G'day all.
Quoting Thorkil Naur <[EMAIL PROTECTED]>:
Finding the "machine epsilon", perhaps, that is, the smallest
(floating point,
surely) number for which 1.0+machine_eps==1.0 would be a candidate?
The machine epsilon is the smallest relative separation between two
adjacent normalised floating point numbers. (The largest is the
machine epsilon multiplied by the radix, more or less.)
So as I understand it, if you're thinking relative error, this test:
(fabs(x1-x2) < machine_eps * fabs(x1))
should be true if and only if x1 == x2, assuming that x1 and x2 are
nonzero and normalised.
I've always had the impression that using the machine epsilon for
pseudo-equality testing is fairly useless, especially if you can work
out a meaningful problem-specific tolerance.

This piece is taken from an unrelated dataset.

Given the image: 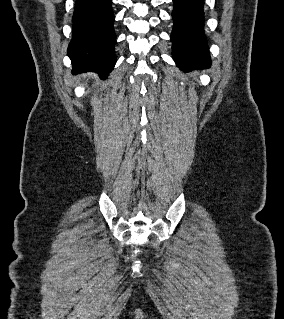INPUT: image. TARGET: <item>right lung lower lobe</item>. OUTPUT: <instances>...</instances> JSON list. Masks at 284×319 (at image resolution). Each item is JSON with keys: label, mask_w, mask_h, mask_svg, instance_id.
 Listing matches in <instances>:
<instances>
[{"label": "right lung lower lobe", "mask_w": 284, "mask_h": 319, "mask_svg": "<svg viewBox=\"0 0 284 319\" xmlns=\"http://www.w3.org/2000/svg\"><path fill=\"white\" fill-rule=\"evenodd\" d=\"M112 0H76L68 56L73 73L92 71L105 79L116 58Z\"/></svg>", "instance_id": "obj_1"}]
</instances>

What seems to be more useful is using the machine epsilon to compute an
estimate of how much relative error your algorithm accumulates. I've
seen this in a lot of Serious Numeric Code(tm), and I've done it myself
(probably inexpertly) a few times.
I haven't tried this, but I imagine that a computed relative error
estimate could be useful for assisting your approximate-equality
tests under some circumstances. Richard might know of some
circumstances where this sort of thing would be useful.